Персы, находясь на вершине своего могущества, развили воинские задатки народов, населявших Малую Азию и Средний Восток, доведя их до высочайшей степени. Сделать это их подвигла целая цепь событий: скифское вторжение, которое ослабило величайшую военную державу региона – Ассирию; успешное использование новой комбинации видов оружия (конного лучника и массовой атаки пеших копьеносцев); создание военной силой и политическими средствами целой империи, состоявшей из небольших государств, столь обильно снабжавших армию воинами, что ни одно государство в этой части света не могло противостоять ей. Такой эффект «снежного кома» часто имеет место в процветающих империях: чем она крупнее, тем слабее сопротивление ей и тем охотнее оппозиция поглощается сильной государственной властью, делая еще сильнее ее завоевательный натиск.

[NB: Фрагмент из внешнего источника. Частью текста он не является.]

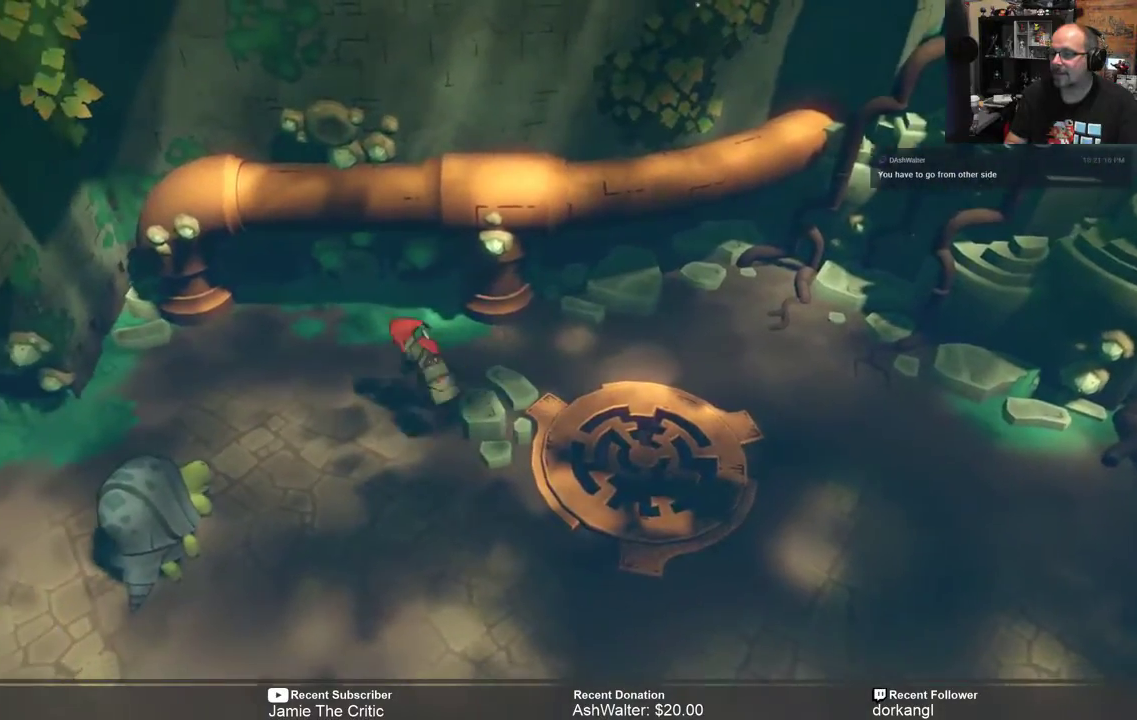
{"buttons": ["R2"], "left_stick": "center", "right_stick": "center", "events": [[250, "left_stick", "center"]]}
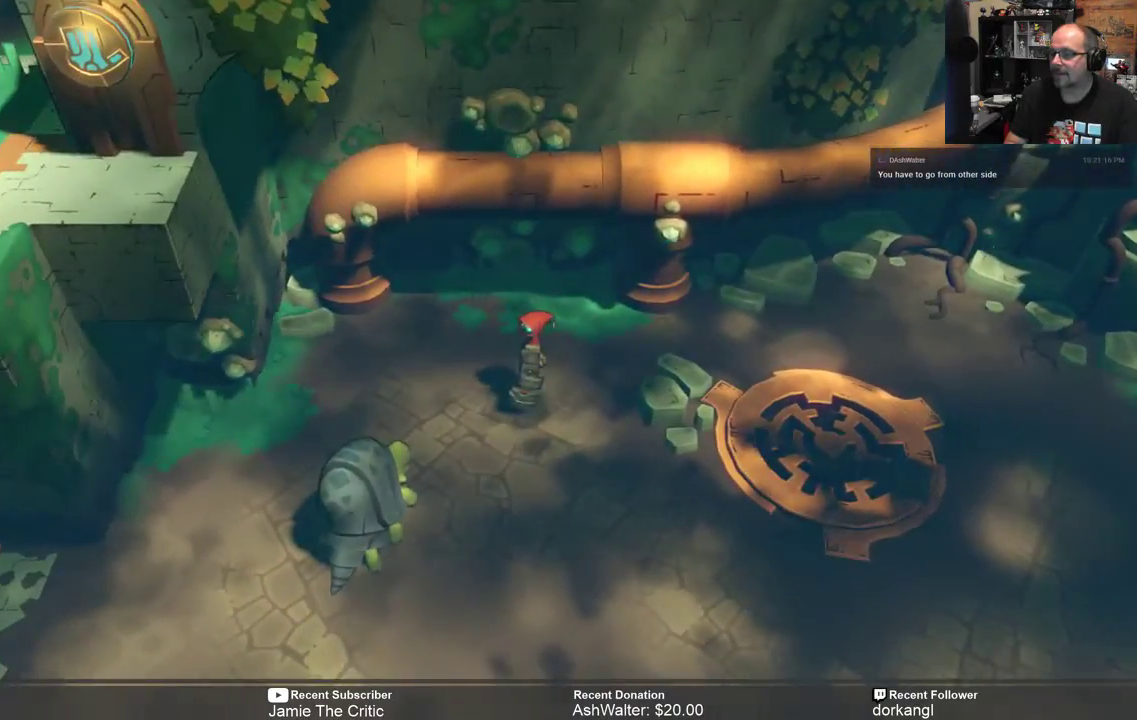
{"buttons": ["R2"], "left_stick": "down", "right_stick": "center", "events": [[183, "left_stick", "down"]]}
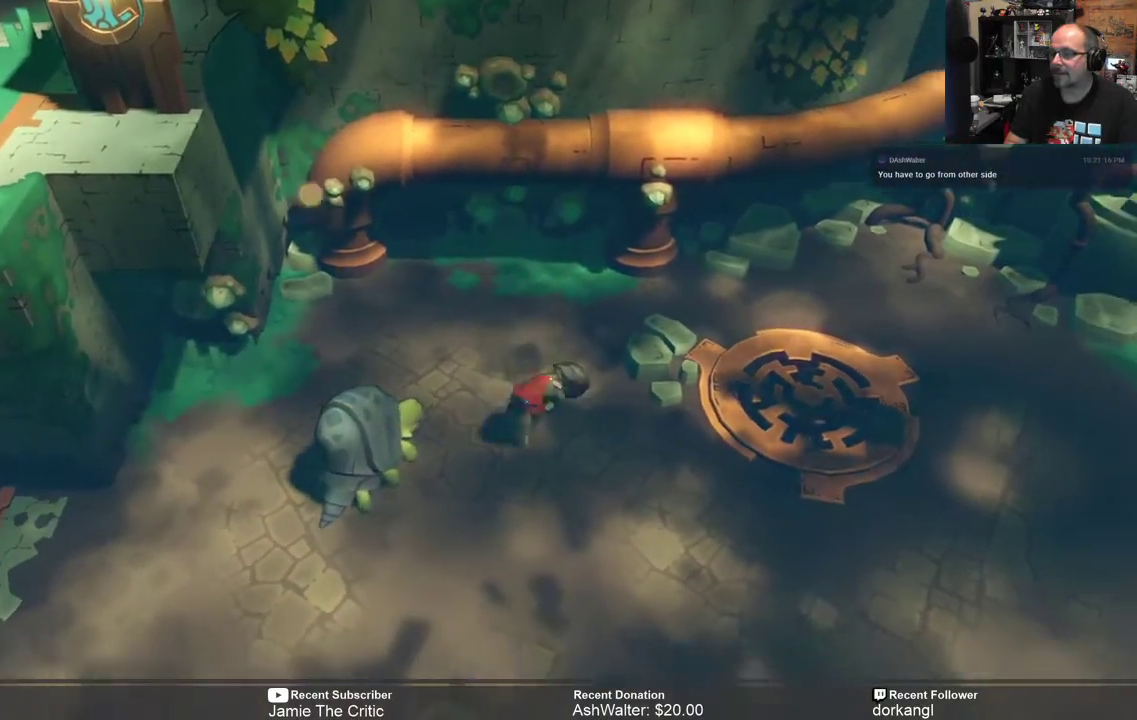
{"buttons": ["R2"], "left_stick": "left", "right_stick": "center", "events": [[250, "left_stick", "down-left"], [500, "left_stick", "left"]]}
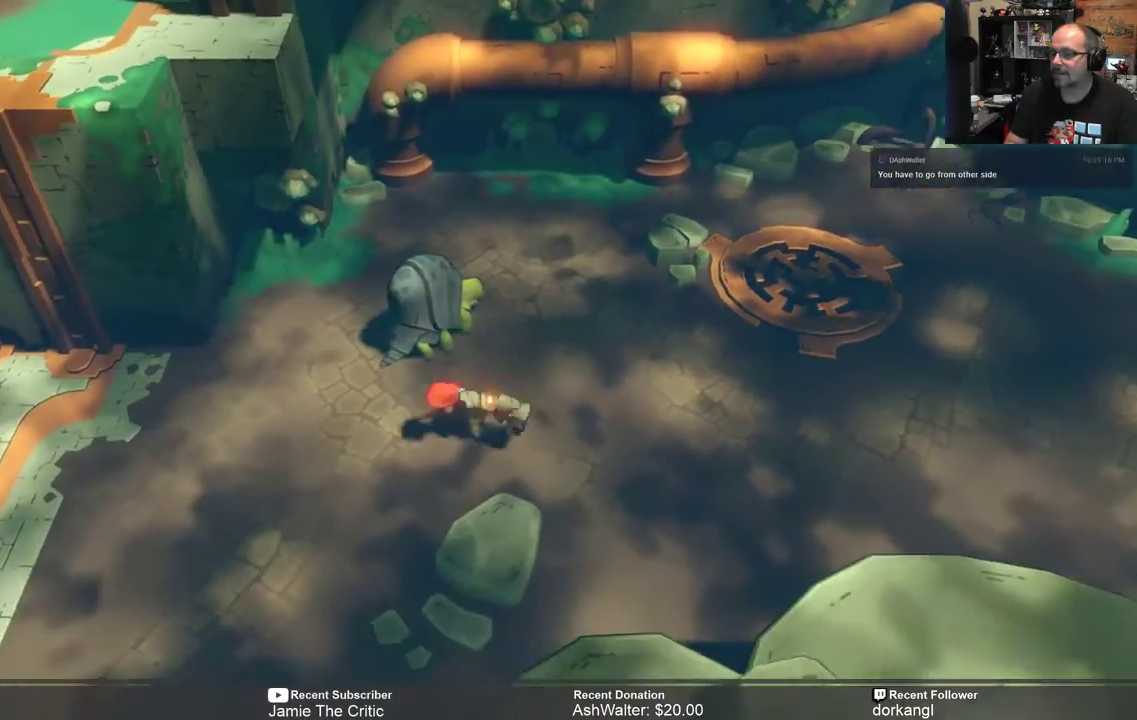
{"buttons": ["R2"], "left_stick": "left", "right_stick": "center", "events": []}
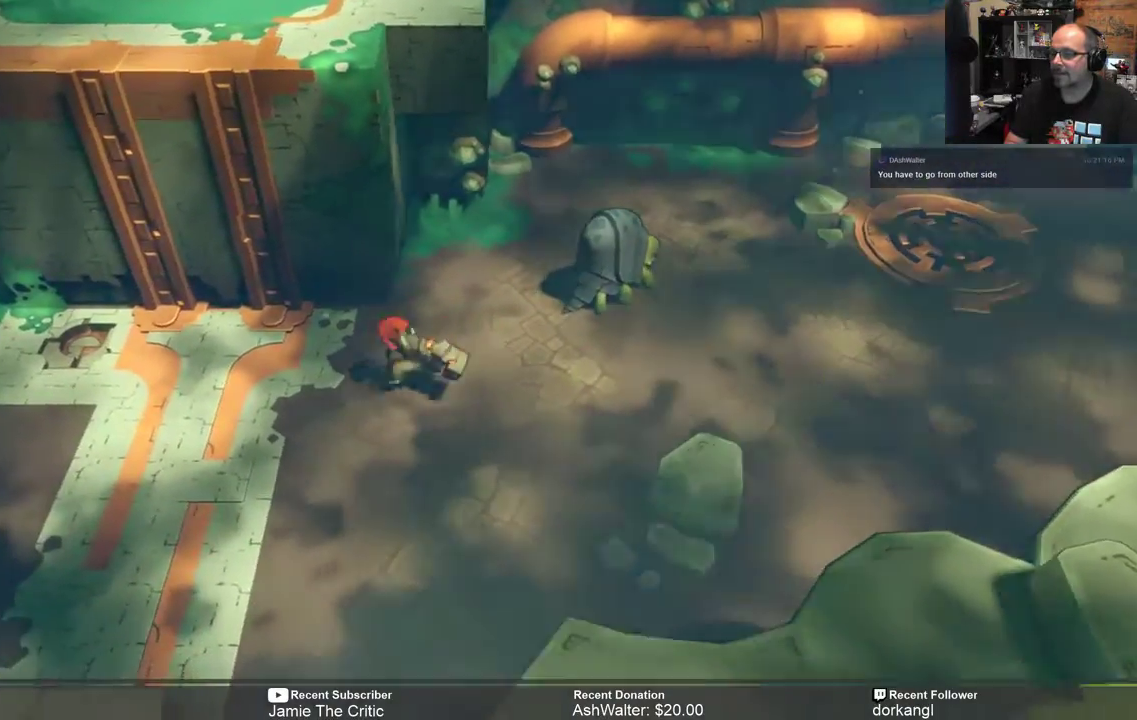
{"buttons": ["R2"], "left_stick": "up-left", "right_stick": "center", "events": [[433, "left_stick", "up-left"]]}
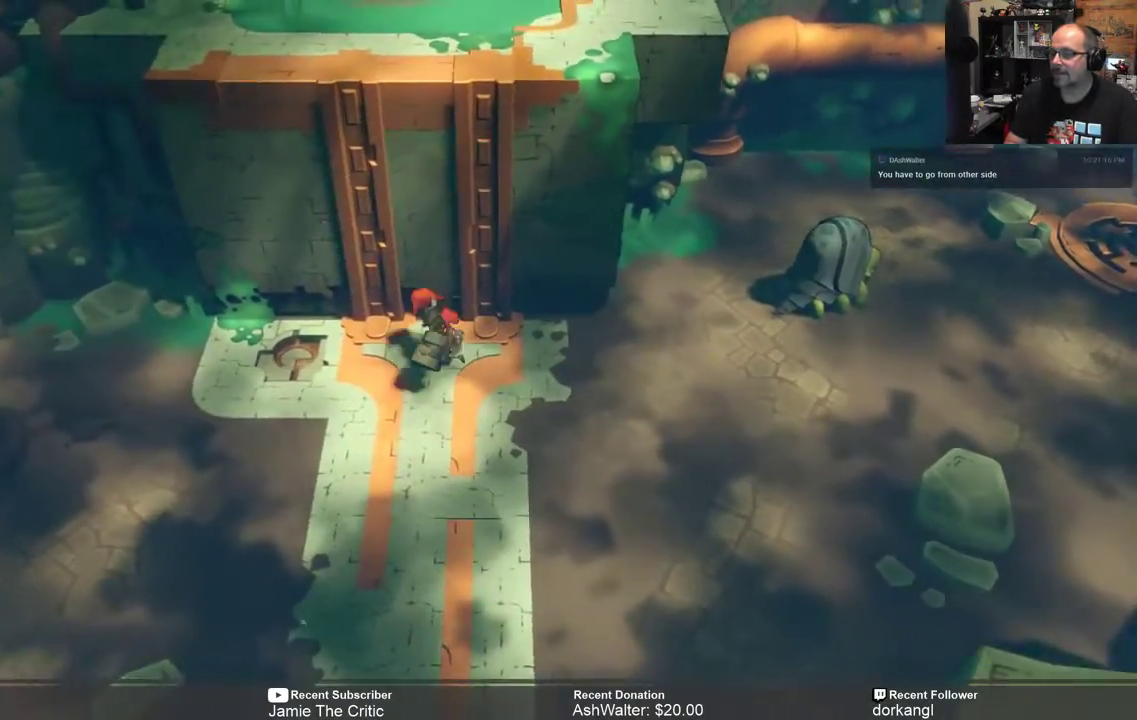
{"buttons": ["R2"], "left_stick": "up", "right_stick": "center", "events": [[167, "left_stick", "down"], [467, "left_stick", "up"]]}
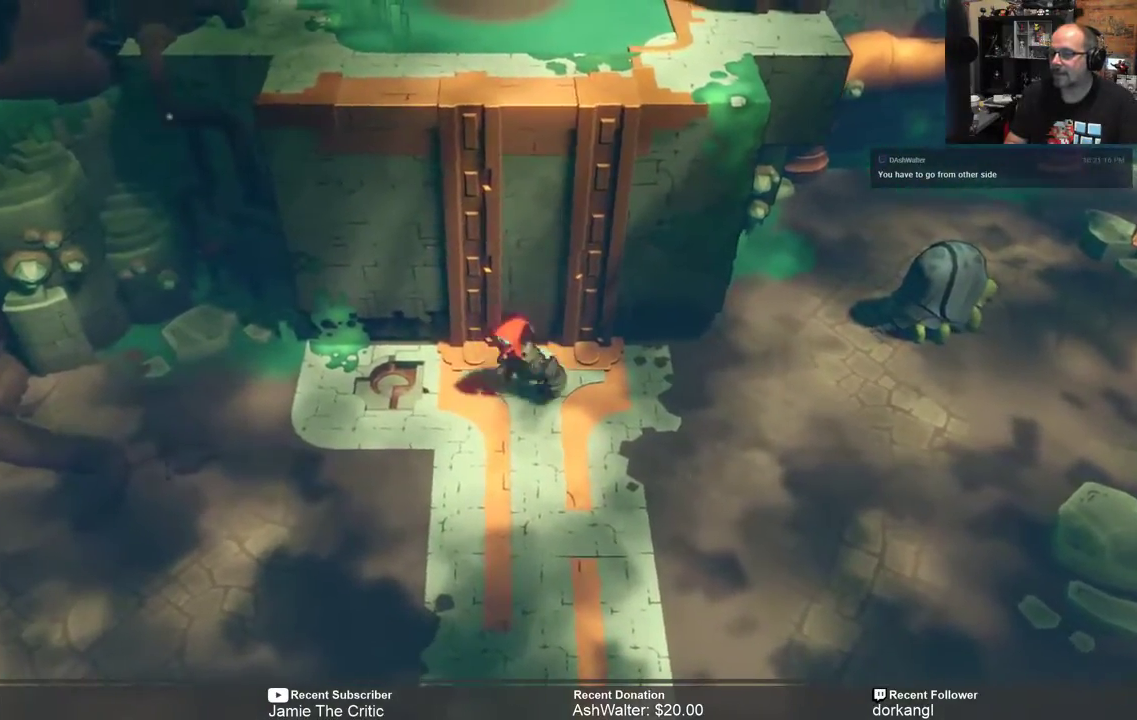
{"buttons": ["R2"], "left_stick": "down-left", "right_stick": "center", "events": [[133, "left_stick", "right"], [200, "left_stick", "down-right"], [300, "left_stick", "down"], [433, "left_stick", "down-left"]]}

Но, подобно большинству восточных империй, персидское государство унаследовало и неизбежные слабости – самодержавное царское правление; пышный двор со всеми его доносчиками, аферами и интригами придворных; правители, не имеющие никакого контакта с народом; крайне малая доля военных из собственных граждан; все возрастающее преобладание наемных войск; громадные расстояния, делающие необходимым разделение всей державы на многочисленные области, во главе каждой из которых стоял полунезависимый (и обычно весьма амбициозный) сатрап, – все это привело империю к окончательному краху. Мощный удар острого меча Александра Македонского почти мгновенно развалил эту внушавшую всем страх, но хрупкую конструкцию, и ни доблесть персидской конницы, ни упрямая отвага «бессмертных» уже не могли спасти ее.
ДРЕВНИЕ ГРЕКИ
Да славятся древние греки! В мир покорных жителей теплых долин, пребывавших под тяжкой дланью фараонов или царей, бывших в то же время и верховными жрецами, греки пришли с овеваемых холодными ветрами гор и из скупых на урожаи долин севера – оттуда, где жизнь была постоянной борьбой, а ветры свободы веяли с каждой горной вершины и с каждого далеко выдающегося в море полуострова. Их менталитет, их образ жизни представлял собой нечто ранее неизвестное в античном мире. Здесь не было и следа малодушной покорности власти богоподобного царя, без чего нельзя и представить себе ни одну из предшествующих цивилизаций, создавших форму, по которой отливалась жизнь обитателей Азии. Теперь появился мир разума.
Это был отнюдь не совершенный мир – и древние греки были первыми, кто признавал это. По нашим меркам, это все еще была «античность» со всем, что это понятие в себя включает. Рабство процветало и было везде основой экономики. В одних только Афинах V века до н. э. жило около 100 000 рабов. Многие из этих несчастных некогда были свободными гражданами независимых городов-государств, и их доля едва ли была более легкой, чем с детства привычных к рабству, вошедшему в плоть и кровь, страдальцев Египта и Месопотамии. Интеллигентный во всем остальном грек был подвержен языческим предрассудкам и, начиная какое-нибудь важное дело, приносил в жертву барана или быка или же отправлялся в путь-дорогу, чтобы выслушать бормотание (обычно весьма невнятное и двусмысленное) какой-нибудь одурманенной наркотическим дымом пророчицы. Граждане самого просвещенного города в мире заставили осужденного Сократа выпить чашу с ядом. И никто не сможет отрицать, что греческую демократию ждал в конце концов неизбежный упадок.
И все же пытливый ум, радостное восприятие жизни, свободный дух, не отягощенный страхом перед мрачными богами или всесильным царем царей, зажгли лампаду, которую не смогли загасить столетия предрассудков, нетерпимости и невежества.